*For more information on the prompt that inspired this piece, visit here*
- The first time I ever really saw the sun rise was far away from the heart of Bakersfield, the town where I was forced to grow up. Since my house was on the edge of town, before the empty fields started and before the grapevine or the Five, I could see the sun rise every morning if I wanted to. A little before 6:30 AM the show outside my window would start. The sun would begin to peak its head from behind the Sierra Nevada Mountain range and would stretch its arms up and above my head. Even if I was too tired or too busy to stare at the mountains, the sun would continue its routine without me. As always, the sun never failed.
Do Something Brave
- I once saw a dog fight outside my house. There were two mutts, one light gray with a wedge of white that extended underneath him, and another with a golden complexion. Their owners, useless once the dogs went at it, let go of the chains around each dog’s neck and stepped back. Now I can only remember one of the owners, he tried to pull his dog off the golden rod but it didn’t work. The mutt only growled from the side of its mouth and bit down harder. Blood started to gush out and onto the ground. The blood was what made me want to call someone, anyone that could help. 911. Animal Control. PETA. I started to dial and was talking to someone on the other line when I hung up without question. I ran into my grandparent’s room with tears falling from my eyes. They had asked me where I lived, they wanted an address. Somehow I couldn’t find it in me to give that up.
Seek out New Surroundings
- I once lived in a house with a front yard that was hidden under young fruit trees. I remember running through the “forest” as I called it, pretending I was an adventurer. Sometimes I went as far as pretending I was on a different planet in a world nothing like mine. One day when my family and I were inside, we heard gunshots outside our front door. My mom and aunt screamed for everyone to get on the floor but my grandfather, curious as he is, moved to the door to see what had gone on. We moved shortly afterward. About a week after we settled into our new home we found out someone had died on the street corner of our house.

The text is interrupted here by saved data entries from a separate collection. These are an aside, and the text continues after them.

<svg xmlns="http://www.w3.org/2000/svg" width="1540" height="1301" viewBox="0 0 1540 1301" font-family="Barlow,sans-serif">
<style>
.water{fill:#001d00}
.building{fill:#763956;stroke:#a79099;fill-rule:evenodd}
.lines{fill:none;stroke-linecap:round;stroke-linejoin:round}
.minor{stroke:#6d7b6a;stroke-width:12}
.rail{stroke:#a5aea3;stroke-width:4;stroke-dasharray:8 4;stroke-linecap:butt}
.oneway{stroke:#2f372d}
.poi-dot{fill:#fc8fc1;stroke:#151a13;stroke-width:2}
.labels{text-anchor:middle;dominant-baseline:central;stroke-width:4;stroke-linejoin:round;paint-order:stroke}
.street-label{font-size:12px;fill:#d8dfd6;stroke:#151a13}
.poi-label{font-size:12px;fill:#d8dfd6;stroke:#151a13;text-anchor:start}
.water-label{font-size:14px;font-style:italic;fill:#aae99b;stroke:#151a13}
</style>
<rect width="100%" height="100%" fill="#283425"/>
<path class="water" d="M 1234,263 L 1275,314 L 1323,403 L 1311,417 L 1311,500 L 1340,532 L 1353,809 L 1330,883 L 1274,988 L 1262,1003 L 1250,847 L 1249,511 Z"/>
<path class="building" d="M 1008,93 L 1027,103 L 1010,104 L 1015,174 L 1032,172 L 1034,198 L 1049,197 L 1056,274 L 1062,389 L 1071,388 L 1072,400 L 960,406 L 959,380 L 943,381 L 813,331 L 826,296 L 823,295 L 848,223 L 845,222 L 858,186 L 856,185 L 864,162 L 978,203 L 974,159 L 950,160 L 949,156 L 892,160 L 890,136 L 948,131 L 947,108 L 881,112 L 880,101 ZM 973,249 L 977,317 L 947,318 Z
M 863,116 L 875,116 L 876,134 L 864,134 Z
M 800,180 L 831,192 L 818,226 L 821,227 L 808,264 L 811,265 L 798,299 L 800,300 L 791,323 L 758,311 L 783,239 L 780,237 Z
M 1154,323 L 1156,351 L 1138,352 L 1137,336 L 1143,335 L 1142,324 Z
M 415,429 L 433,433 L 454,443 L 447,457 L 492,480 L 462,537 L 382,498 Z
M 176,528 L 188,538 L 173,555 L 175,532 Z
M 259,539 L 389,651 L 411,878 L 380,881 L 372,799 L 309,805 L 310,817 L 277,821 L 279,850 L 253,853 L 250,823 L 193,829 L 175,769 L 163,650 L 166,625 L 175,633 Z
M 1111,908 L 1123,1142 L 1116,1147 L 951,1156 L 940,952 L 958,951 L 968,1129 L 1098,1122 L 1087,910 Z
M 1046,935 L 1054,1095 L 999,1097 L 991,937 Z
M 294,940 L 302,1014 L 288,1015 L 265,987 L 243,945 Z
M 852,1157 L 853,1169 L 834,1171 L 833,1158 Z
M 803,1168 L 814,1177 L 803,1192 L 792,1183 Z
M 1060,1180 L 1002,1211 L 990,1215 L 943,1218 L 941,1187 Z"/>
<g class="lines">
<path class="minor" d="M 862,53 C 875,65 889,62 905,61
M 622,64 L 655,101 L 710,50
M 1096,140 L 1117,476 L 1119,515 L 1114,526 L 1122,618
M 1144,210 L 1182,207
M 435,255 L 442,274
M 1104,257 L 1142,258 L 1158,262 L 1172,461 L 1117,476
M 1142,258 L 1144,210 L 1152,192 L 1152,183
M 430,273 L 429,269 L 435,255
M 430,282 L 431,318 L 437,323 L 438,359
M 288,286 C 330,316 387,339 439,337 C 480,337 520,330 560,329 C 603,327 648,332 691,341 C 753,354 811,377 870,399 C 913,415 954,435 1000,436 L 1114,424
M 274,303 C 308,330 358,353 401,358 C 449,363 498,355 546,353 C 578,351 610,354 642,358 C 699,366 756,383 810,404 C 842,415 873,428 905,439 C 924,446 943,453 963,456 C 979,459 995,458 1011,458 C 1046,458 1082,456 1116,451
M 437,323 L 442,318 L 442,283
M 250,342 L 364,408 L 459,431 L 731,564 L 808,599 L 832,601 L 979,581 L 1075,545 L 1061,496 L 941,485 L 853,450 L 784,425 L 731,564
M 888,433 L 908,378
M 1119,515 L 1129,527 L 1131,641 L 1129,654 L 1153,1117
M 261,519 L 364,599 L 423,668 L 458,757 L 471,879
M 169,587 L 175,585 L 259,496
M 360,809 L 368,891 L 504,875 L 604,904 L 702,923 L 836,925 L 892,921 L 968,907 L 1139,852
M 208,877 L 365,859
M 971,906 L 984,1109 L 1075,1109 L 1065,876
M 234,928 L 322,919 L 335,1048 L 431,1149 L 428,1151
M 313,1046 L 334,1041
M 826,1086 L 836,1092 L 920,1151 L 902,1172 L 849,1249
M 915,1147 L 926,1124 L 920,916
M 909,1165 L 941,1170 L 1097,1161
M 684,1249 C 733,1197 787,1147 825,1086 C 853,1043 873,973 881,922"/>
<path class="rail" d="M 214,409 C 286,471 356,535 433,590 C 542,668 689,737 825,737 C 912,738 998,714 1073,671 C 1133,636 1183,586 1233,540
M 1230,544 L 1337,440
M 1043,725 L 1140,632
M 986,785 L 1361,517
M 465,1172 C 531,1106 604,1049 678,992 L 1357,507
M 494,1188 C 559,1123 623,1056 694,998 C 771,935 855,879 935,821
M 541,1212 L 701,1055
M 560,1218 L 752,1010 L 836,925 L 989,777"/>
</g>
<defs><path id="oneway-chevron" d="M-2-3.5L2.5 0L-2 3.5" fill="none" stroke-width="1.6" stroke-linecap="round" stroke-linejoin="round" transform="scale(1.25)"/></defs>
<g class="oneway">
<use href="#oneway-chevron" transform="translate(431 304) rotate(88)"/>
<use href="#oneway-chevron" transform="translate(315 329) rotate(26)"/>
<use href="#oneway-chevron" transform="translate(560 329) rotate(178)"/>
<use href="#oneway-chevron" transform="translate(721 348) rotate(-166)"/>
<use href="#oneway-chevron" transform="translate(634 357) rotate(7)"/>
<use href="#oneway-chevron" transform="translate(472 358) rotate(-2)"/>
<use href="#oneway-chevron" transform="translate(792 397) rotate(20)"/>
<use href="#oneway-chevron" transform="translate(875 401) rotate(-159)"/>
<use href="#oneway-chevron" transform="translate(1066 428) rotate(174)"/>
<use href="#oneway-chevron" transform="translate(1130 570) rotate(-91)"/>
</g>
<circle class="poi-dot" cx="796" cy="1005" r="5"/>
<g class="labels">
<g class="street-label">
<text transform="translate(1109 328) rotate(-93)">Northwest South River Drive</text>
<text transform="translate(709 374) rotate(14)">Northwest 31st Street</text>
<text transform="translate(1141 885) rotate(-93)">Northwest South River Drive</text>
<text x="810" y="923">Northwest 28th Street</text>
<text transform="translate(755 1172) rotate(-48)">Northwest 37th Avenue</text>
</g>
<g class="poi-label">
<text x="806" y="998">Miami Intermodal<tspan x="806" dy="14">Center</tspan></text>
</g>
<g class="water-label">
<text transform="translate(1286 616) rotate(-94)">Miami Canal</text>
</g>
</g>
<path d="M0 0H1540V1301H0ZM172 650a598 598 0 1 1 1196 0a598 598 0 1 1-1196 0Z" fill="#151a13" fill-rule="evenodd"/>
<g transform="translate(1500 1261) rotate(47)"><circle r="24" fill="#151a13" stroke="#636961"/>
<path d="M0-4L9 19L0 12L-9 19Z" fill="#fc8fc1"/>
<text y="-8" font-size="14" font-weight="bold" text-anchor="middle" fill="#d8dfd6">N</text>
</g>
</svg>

- When I first moved to Bakersfield, my mother had to go to Mexico for a while so she left me and my sister at my aunt’s house. I was around 12 at the time. We slept in a small room with a mattress on the floor. The first couple nights without my mom I cried but I got over it pretty soon. In those days it was get tough or be bored. Since the TV was in the living room I had one of two choices: Get used to not crying or get used to letting others watch me cry. Now, I’m kind of used to both.
Remember Your Roots
- The last day I was in South Gate, the city I spent my first 12 years of existence in, I ran past my gate and said goodbye to one of my neighbors with a wide smile on my face. I waved bye to the many sleepovers and play dates we’d had at her house. That day she waved back at me as I left and I could sense a sliver of disappointment sour her face. Her mom had given me a photo album my friend had made for me as a going away present the day before. I, stupidly, forgot to mention it as I said goodbye with a wide grin on my face, waving like an idiot, ignoring the obvious. I didn’t even hug her goodbye. I was just there, rooted in my own silence and bound by something I didn’t yet understand.